Task objective ▸
Transcribe the listing in full, excluding any pictures.

□ □ □ □ □

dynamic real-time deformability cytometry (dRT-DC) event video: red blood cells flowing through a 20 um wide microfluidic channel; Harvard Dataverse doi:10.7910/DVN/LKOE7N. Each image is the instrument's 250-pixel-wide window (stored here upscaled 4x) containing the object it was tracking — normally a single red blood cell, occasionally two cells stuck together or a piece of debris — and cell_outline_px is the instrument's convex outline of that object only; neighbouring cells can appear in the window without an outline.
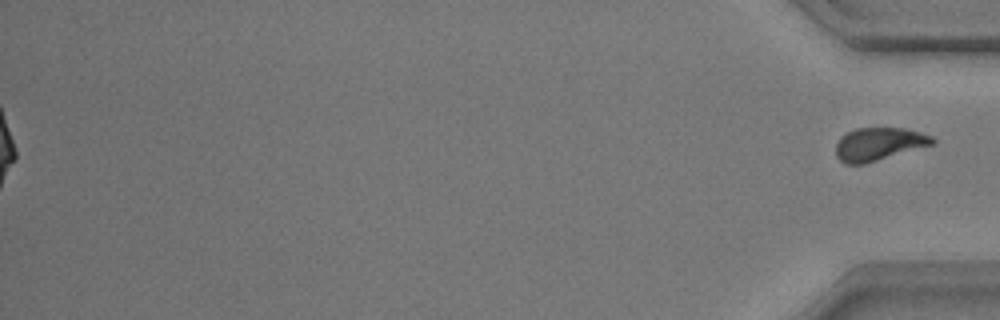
{"species": "common noctule bat (a hibernating species)", "species_latin": "Nyctalus noctula", "temperature_condition": "warm", "stored_images_in_passage": 58, "segment_of_instrument_passage": [2, 2], "camera_frame_rate_fps": 3000, "um_per_image_px": 0.085, "animal": {"sex": "male", "body_mass_g": 17.9}, "frame": {"image": 1, "passage_image": 58, "time_ms": 19.0, "image_size_px": [1000, 320], "cell_outline_px": [[936, 144], [864, 164], [844, 164], [836, 156], [836, 144], [840, 136], [856, 128], [904, 128], [920, 132], [932, 136], [936, 140]], "centroid_in_image_um": [74.72, 12.25], "position_along_channel_um": 360.5, "area_um2": 18.73}}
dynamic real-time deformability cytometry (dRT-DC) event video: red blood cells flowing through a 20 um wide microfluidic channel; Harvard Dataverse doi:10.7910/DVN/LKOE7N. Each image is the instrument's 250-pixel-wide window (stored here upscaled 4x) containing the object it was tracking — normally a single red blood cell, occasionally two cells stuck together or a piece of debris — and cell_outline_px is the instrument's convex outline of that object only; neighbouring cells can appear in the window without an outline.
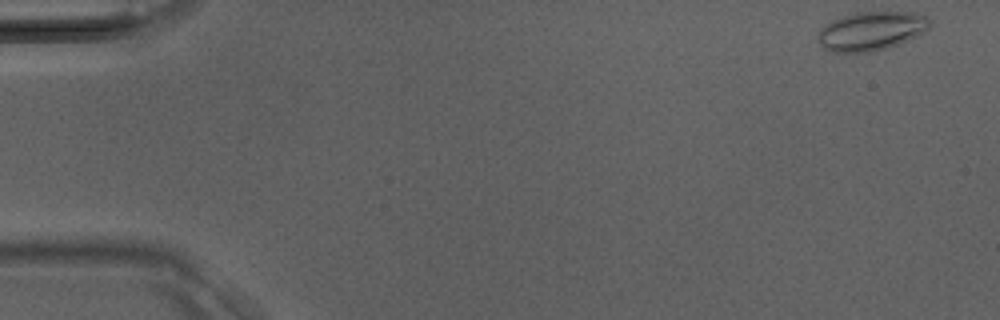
{"species": "Egyptian fruit bat (a non-hibernating species)", "species_latin": "Rousettus aegyptiacus", "temperature_condition": "room temperature", "stored_images_in_passage": 8, "camera_frame_rate_fps": 3000, "um_per_image_px": 0.085, "animal": {"sex": "male"}, "frame": {"image": 1, "passage_image": 1, "time_ms": 0.0, "image_size_px": [1000, 320], "cell_outline_px": [[932, 24], [928, 28], [916, 36], [908, 40], [888, 48], [868, 52], [832, 52], [824, 48], [816, 40], [816, 36], [820, 28], [824, 24], [832, 20], [856, 12], [920, 12], [928, 16], [932, 20]], "centroid_in_image_um": [74.06, 2.62], "position_along_channel_um": 10.9, "area_um2": 25.66}}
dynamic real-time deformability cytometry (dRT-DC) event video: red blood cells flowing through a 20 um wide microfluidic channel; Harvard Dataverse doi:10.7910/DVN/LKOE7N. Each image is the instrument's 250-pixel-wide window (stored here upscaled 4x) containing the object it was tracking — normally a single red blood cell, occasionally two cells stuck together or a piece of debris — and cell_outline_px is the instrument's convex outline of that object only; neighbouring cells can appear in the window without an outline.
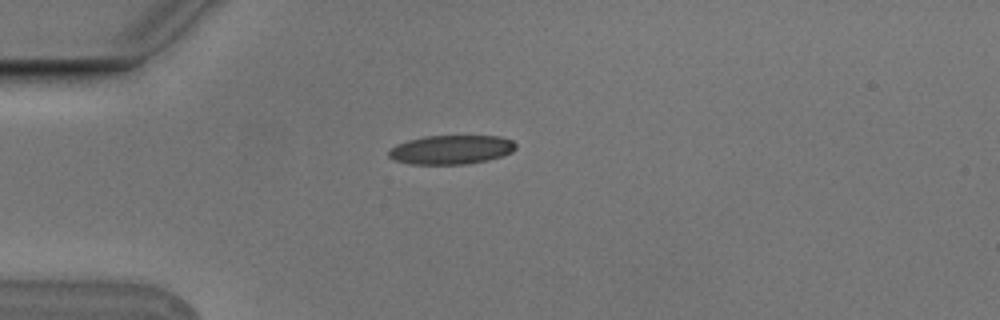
{"species": "Egyptian fruit bat (a non-hibernating species)", "species_latin": "Rousettus aegyptiacus", "temperature_condition": "cold", "stored_images_in_passage": 2, "camera_frame_rate_fps": 3000, "um_per_image_px": 0.085, "animal": {"sex": "male"}, "frame": {"image": 1, "passage_image": 1, "time_ms": 0.0, "image_size_px": [1000, 320], "cell_outline_px": [[516, 148], [512, 152], [488, 160], [464, 164], [408, 164], [396, 160], [388, 156], [388, 152], [396, 144], [408, 140], [424, 136], [500, 136], [512, 140], [516, 144]], "centroid_in_image_um": [38.35, 12.72], "position_along_channel_um": 46.6, "area_um2": 21.44}}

□ □ □ □ □

Answer to the task ▸
dynamic real-time deformability cytometry (dRT-DC) event video: red blood cells flowing through a 20 um wide microfluidic channel; Harvard Dataverse doi:10.7910/DVN/LKOE7N. Each image is the instrument's 250-pixel-wide window (stored here upscaled 4x) containing the object it was tracking — normally a single red blood cell, occasionally two cells stuck together or a piece of debris — and cell_outline_px is the instrument's convex outline of that object only; neighbouring cells can appear in the window without an outline.
{"species": "common noctule bat (a hibernating species)", "species_latin": "Nyctalus noctula", "temperature_condition": "warm", "stored_images_in_passage": 58, "segment_of_instrument_passage": [2, 2], "camera_frame_rate_fps": 3000, "um_per_image_px": 0.085, "animal": {"sex": "male", "body_mass_g": 17.9}, "frame": {"image": 1, "passage_image": 58, "time_ms": 19.0, "image_size_px": [1000, 320], "cell_outline_px": [[936, 144], [864, 164], [844, 164], [836, 156], [836, 144], [840, 136], [856, 128], [904, 128], [920, 132], [932, 136], [936, 140]], "centroid_in_image_um": [74.72, 12.25], "position_along_channel_um": 360.5, "area_um2": 18.73}}
dynamic real-time deformability cytometry (dRT-DC) event video: red blood cells flowing through a 20 um wide microfluidic channel; Harvard Dataverse doi:10.7910/DVN/LKOE7N. Each image is the instrument's 250-pixel-wide window (stored here upscaled 4x) containing the object it was tracking — normally a single red blood cell, occasionally two cells stuck together or a piece of debris — and cell_outline_px is the instrument's convex outline of that object only; neighbouring cells can appear in the window without an outline.
{"species": "Egyptian fruit bat (a non-hibernating species)", "species_latin": "Rousettus aegyptiacus", "temperature_condition": "room temperature", "stored_images_in_passage": 8, "camera_frame_rate_fps": 3000, "um_per_image_px": 0.085, "animal": {"sex": "male"}, "frame": {"image": 1, "passage_image": 1, "time_ms": 0.0, "image_size_px": [1000, 320], "cell_outline_px": [[932, 24], [928, 28], [916, 36], [908, 40], [888, 48], [868, 52], [832, 52], [824, 48], [816, 40], [816, 36], [820, 28], [824, 24], [832, 20], [856, 12], [920, 12], [928, 16], [932, 20]], "centroid_in_image_um": [74.06, 2.62], "position_along_channel_um": 10.9, "area_um2": 25.66}}
dynamic real-time deformability cytometry (dRT-DC) event video: red blood cells flowing through a 20 um wide microfluidic channel; Harvard Dataverse doi:10.7910/DVN/LKOE7N. Each image is the instrument's 250-pixel-wide window (stored here upscaled 4x) containing the object it was tracking — normally a single red blood cell, occasionally two cells stuck together or a piece of debris — and cell_outline_px is the instrument's convex outline of that object only; neighbouring cells can appear in the window without an outline.
{"species": "Egyptian fruit bat (a non-hibernating species)", "species_latin": "Rousettus aegyptiacus", "temperature_condition": "cold", "stored_images_in_passage": 2, "camera_frame_rate_fps": 3000, "um_per_image_px": 0.085, "animal": {"sex": "male"}, "frame": {"image": 1, "passage_image": 1, "time_ms": 0.0, "image_size_px": [1000, 320], "cell_outline_px": [[516, 148], [512, 152], [488, 160], [464, 164], [408, 164], [396, 160], [388, 156], [388, 152], [396, 144], [408, 140], [424, 136], [500, 136], [512, 140], [516, 144]], "centroid_in_image_um": [38.35, 12.72], "position_along_channel_um": 46.6, "area_um2": 21.44}}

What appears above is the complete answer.